TEMPO.CO, Jakarta - Orang tua dan guru bimbingan dan konseling (BK) perlu berkolaborasi memantau risiko kecanduan gawai pada remaja, termasuk saat pandemi COVID-19, menurut Widyaiswara Kementerian Pendidikan, Kebudayaan, Riset dan Teknologi, Ana Susanti.
"Guru BK harus bekerja sama dengan orang tua mengenali tanda dan gejala awal yang mengarah atau berisiko tinggi kecanduan. Kemudian, guru BK perlu melakukan intervensi yang diperlukan untuk mencegah atau menemukan dampak merugikan dari penggunaan smartphone," ujarnya.
Baca juga:
Gawai sebenarnya tak selalu berdampak buruk pada remaja. Hal ini salah satunya ditunjukkan survei dilakukan Gregorio Serra dari Unit Pediatrik di kampus Universitas Bio-Medico, Roma, Italia, pada Juli 2021, mengenai seberapa sering ponsel digunakan anak dan remaja selama pandemi COVID-19. Survei yang melibatkan sekitar 5.000 orang berusia 14-18 tahun itu memperlihatkan adanya perubahan tujuan penggunaan ponsel di kalangan remaja, yakni pada koneksi manusia, pembelajaran, dan hiburan.

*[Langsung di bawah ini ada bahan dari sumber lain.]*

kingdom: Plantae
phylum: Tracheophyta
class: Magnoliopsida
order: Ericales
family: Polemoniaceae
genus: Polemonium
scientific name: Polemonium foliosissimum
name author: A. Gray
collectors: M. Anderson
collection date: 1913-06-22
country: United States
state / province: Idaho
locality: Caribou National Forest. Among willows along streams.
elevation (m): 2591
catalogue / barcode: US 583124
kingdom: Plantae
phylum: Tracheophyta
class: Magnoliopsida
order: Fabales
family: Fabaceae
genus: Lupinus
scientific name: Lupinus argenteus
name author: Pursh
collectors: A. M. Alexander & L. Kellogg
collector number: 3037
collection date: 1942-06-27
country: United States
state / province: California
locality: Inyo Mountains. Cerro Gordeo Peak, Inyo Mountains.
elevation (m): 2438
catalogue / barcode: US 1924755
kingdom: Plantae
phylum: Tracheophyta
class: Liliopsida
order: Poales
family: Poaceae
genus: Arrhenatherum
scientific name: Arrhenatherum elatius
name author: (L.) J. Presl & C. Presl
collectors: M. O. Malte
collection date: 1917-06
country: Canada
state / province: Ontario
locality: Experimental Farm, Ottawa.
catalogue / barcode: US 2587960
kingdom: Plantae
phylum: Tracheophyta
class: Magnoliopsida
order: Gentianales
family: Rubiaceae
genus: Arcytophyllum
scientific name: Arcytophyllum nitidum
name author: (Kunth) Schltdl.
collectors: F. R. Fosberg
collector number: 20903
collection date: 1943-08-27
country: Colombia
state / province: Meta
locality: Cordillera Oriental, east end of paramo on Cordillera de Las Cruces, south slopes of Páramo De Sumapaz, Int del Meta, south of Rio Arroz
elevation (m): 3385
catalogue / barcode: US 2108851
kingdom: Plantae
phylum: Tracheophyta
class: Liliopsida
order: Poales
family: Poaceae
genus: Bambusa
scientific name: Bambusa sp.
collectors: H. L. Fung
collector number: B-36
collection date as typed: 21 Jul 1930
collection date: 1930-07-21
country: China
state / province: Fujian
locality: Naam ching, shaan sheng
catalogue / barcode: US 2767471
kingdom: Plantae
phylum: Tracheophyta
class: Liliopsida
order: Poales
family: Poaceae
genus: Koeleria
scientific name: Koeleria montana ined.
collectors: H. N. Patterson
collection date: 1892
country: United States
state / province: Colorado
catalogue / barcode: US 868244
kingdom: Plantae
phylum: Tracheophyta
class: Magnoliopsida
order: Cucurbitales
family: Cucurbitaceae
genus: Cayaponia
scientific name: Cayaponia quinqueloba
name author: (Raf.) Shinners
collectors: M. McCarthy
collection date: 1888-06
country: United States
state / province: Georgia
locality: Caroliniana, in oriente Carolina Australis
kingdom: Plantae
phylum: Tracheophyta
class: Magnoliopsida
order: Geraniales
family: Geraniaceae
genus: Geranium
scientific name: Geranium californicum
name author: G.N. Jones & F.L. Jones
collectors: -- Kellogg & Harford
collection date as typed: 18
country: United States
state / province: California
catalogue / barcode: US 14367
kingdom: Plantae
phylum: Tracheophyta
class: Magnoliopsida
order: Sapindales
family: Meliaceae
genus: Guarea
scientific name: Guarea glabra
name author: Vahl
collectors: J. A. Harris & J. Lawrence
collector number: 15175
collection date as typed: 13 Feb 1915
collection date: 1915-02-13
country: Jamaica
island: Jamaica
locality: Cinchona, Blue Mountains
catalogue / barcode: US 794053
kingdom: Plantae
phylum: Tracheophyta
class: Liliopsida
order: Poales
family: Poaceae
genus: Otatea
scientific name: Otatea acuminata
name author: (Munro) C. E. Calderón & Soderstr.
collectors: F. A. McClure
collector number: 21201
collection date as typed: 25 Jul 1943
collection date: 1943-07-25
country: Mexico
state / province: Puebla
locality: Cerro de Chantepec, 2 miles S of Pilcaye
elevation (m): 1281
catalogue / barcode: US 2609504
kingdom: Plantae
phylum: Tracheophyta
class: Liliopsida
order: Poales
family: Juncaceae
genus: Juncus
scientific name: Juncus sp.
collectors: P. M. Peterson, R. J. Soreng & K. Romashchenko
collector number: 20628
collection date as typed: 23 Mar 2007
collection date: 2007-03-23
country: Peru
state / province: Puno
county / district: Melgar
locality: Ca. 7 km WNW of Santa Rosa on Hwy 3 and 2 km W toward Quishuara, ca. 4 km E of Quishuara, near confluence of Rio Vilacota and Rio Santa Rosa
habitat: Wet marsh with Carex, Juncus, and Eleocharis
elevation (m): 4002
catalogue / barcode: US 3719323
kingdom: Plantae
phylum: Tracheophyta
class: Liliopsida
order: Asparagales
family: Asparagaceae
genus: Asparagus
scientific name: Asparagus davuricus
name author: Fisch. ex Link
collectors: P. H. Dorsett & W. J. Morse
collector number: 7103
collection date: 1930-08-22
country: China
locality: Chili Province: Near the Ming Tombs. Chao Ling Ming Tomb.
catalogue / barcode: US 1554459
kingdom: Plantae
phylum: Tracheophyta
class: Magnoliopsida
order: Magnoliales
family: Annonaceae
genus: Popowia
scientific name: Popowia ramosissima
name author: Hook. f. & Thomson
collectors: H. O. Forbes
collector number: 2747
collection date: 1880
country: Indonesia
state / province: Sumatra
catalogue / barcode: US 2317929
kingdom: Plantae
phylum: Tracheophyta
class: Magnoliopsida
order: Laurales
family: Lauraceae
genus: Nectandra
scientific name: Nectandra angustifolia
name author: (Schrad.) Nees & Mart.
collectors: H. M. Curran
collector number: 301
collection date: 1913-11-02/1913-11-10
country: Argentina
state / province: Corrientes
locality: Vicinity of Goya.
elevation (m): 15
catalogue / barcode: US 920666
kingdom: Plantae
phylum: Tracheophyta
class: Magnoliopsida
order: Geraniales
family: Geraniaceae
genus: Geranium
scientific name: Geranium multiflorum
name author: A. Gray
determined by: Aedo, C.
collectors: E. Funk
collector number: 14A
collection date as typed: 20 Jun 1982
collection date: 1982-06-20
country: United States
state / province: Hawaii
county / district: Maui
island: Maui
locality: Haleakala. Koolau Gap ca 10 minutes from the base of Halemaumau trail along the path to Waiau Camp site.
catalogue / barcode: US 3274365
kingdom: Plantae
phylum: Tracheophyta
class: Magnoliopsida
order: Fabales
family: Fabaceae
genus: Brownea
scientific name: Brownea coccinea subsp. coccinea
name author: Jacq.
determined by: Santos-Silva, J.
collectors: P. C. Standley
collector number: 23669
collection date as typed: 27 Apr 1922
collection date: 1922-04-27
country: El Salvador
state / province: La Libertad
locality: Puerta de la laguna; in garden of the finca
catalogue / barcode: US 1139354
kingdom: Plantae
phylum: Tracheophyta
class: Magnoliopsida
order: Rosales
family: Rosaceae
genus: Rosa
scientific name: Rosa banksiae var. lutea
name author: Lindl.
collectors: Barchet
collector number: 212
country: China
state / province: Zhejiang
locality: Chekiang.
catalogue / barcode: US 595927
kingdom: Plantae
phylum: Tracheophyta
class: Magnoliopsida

Survei menunjukkan penggunaan ponsel memberikan dukungan psikologis dan sosial selama pandemi COVID-19 sebagai akibat tindakan pengendalian infeksi virus. Tetapi, di sisi lain gawai memberikan dampak negatif, yakni peningkatan signifikan penggunaan berlebihan dan kecanduan. Sebelum pandemi, risiko mengalami kecanduan lebih tinggi tetapi setelah pandemi risikonya lebih rendah.
Menurut Ana, khusus dalam menanggulangi kecanduan anak pada gawai, ada sebuah teknik yang dinamakan Emotional Freedom Techniques (EFT). Merujuk Healthline, EFT termasuk pengobatan alternatif untuk mengatasi rasa sakit fisik dan tekanan emosional. Pengguna teknik ini meyakini mengetuk tubuh dapat menciptakan keseimbangan dalam sistem energi dan mengobati rasa sakit.
Baca juga:
Menurut pengembangnya, Gary Craig, gangguan energi menjadi penyebab semua emosi dan rasa sakit negatif. Meski masih diteliti, EFT telah digunakan untuk mengobati orang dengan kecemasan dan gangguan stres pascatrauma (PTSD).
"Kami melayani untuk menanggulangi anak-anak yang kecanduan ini dengan menggunakan Emotional Freedom Techniques. Sebagian berhasil, sebagian lagi masih berproses. Untuk bisa melakukan intervensi, mempertahankan perkembangan fisik dan psikologis yang memadai, serta hubungan sosial yang sehat," jelas Ana.
Lebih lanjut terkait kolaborasi, dia mengatakan ada beberapa identifikasi yang harus dilakukan guru BK bersama orang tua, yaitu memilih anak-anak yang memiliki fokus dalam penanganan masalah kecanduan lebih cepat.
"Itu yang dilakukan lebih dalam terkait bagaimana melakukan asesmen anak-anak yang perlu mendapatkan bantuan di lapangan," tutur pendiri Rumah Guru BK itu.